(PAGE TEXT):
* begin *

Metis Unleashed: A New Dawn for File System Integrity

Feb. 27, 2024
Yifei Liu

User Experiments

File systems are a fundamental part of computer systems, which organize and protect the files and data on assorted devices, including computers, smartphones, and enterprise servers. Due to its crucial role, vulnerabilities and bugs in the file system can lead to severe consequences such as data loss and system crashes. After decades of development, file systems have become increasingly complex, yet bugs continue to emerge. Meanwhile, many new file systems are invented to support new hardware or features, often without undergoing comprehensive testing. Given these circumstances, there is a need for a model-checking framework that can thoroughly and efficiently test file systems and is easy to apply to a wide range of file systems. Research is needed to determine the appropriate framework, implementation, and tools to facilitate robust file-system checking.

Our Research Findings

Figure 1: Diagram showing the architecture of the Metis framework

To address these gaps in file-system reliability, we developed a file system checking framework called Metis, named after the Titaness in Greek mythology. Metis helps developers and users identify file system bugs and offers directions for reproducing and fixing them, thereby enhancing reliability. Our approach combines two classic techniques—model checking and differential testing—to test file systems while enabling optimization beyond traditional procedure. Metis’s architecture is shown in the Figure 1 above. The “input driver” (1) in the architecture generates test cases containing a sequence of operations that execute on the 1) “File System Under Test” and 2) “Reference File System.” The Reference File System acts as a standard for the File System Under Test. If there is a discrepancy between these file systems’ behaviors, our framework flags it as a potential bug. The architecture also provides an "event logger" (4) to monitor the checking process and an "optimized replayer" (5) to help reproduce found bugs.

Our objective with the Metis framework is to comprehensively explore the different states of file systems, where “state” encompasses the file system’s content, status, and context. File systems are intricate and possess a vast state space. Therefore, Metis has a "state explorer" (2) designed to focus on only “interesting” states, avoid duplicates, and effectively cover numerous corner cases. We also developed a new file system, RefFS, as a model of an efficient and reliable reference file system. We thoroughly checked RefFS to ensure it is trustworthy enough to represent correct file system behaviors.

With Metis and RefFS, we have already detected 15 bugs in nine file systems and are continuing to check more file systems to improve their reliability and stability. We open-sourced our research artifacts, hoping that people will use our work to test their file systems and enhance the reliability of modern storage stacks. In the long run, we aim to generalize our framework for testing more software systems, such as databases and network systems.

* end *

Dataset entries:
* begin *

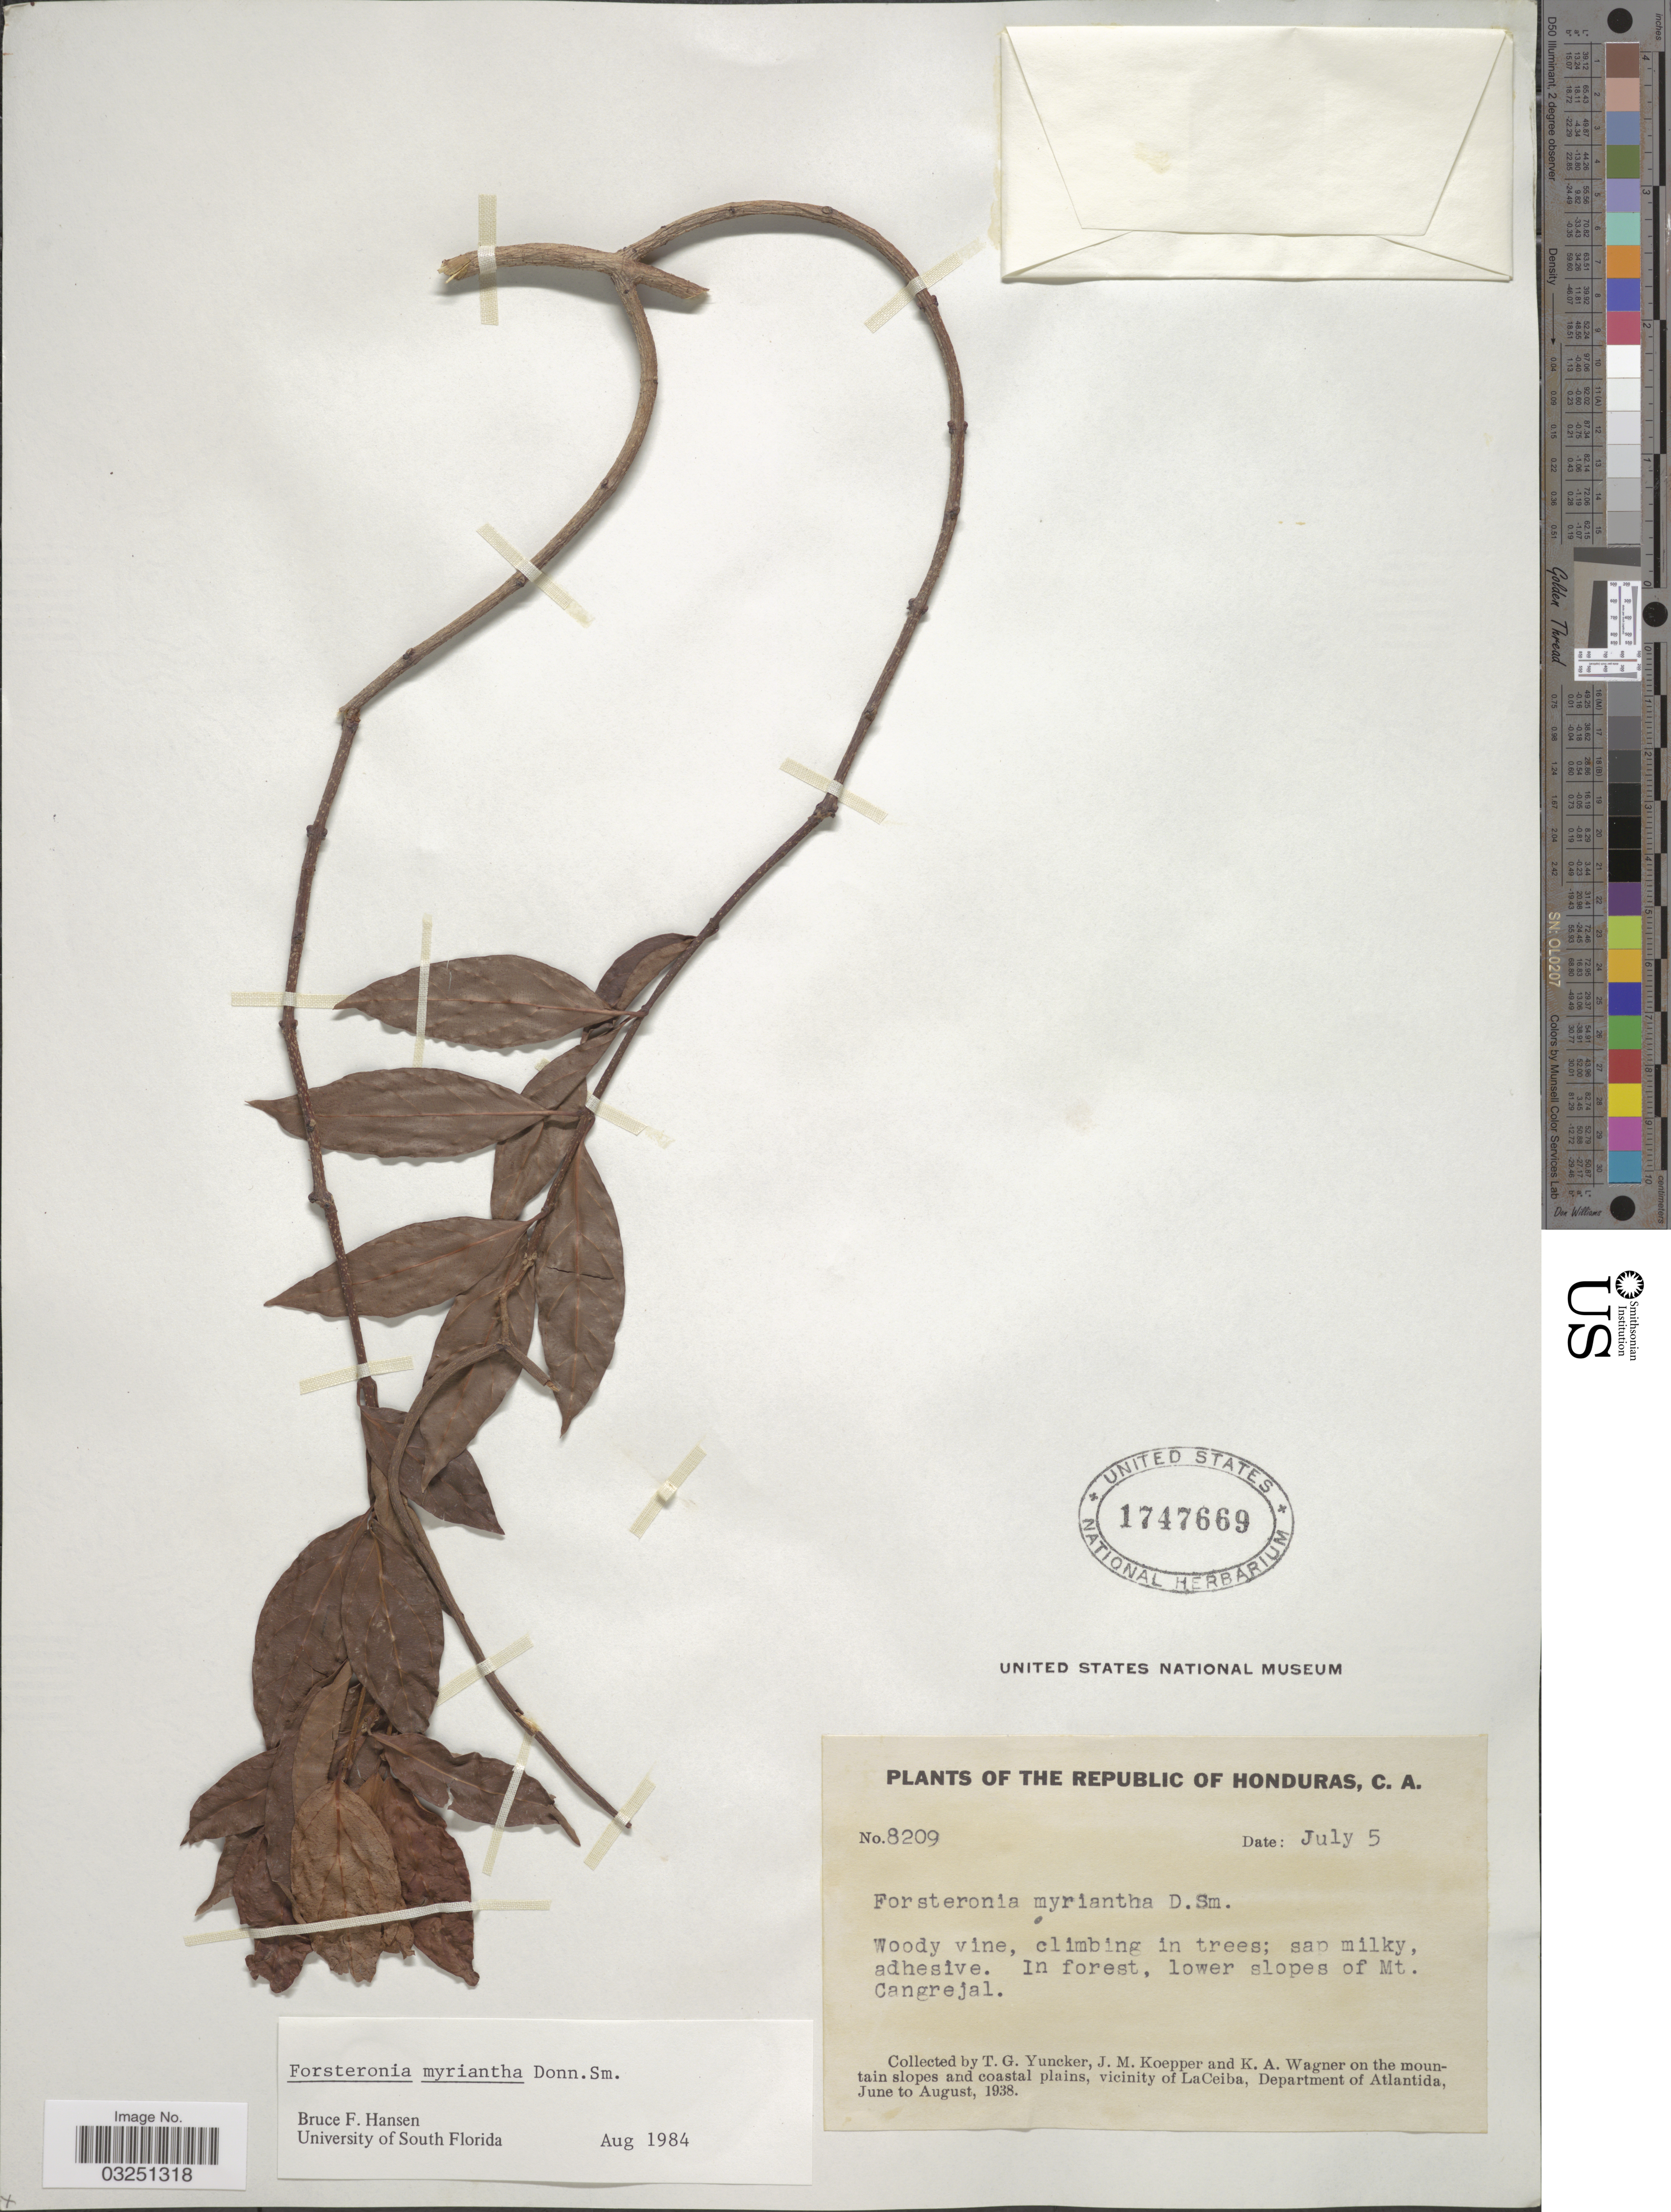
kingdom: Plantae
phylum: Tracheophyta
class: Magnoliopsida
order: Gentianales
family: Apocynaceae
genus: Forsteronia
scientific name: Forsteronia myriantha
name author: Donn. Sm.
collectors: T. G. Yuncker, J. M. Koepper & K. A. Wagner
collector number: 8209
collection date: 1938-07-05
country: Honduras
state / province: Atlántida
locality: In forest, lower slopes of Mt. Cangrejal. On the mountain slopes and coastal plains, vicinity of LaCeiba, Department of Atlantida.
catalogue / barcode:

* end *

(EXERCISE AIM): Repeat word for word everything in the Metis article from "With Metis and" down to "and network systems.". The listing has no connection to the Metis article.

(RESULT):
With Metis and RefFS, we have already detected 15 bugs in nine file systems and are continuing to check more file systems to improve their reliability and stability. We open-sourced our research artifacts, hoping that people will use our work to test their file systems and enhance the reliability of modern storage stacks. In the long run, we aim to generalize our framework for testing more software systems, such as databases and network systems.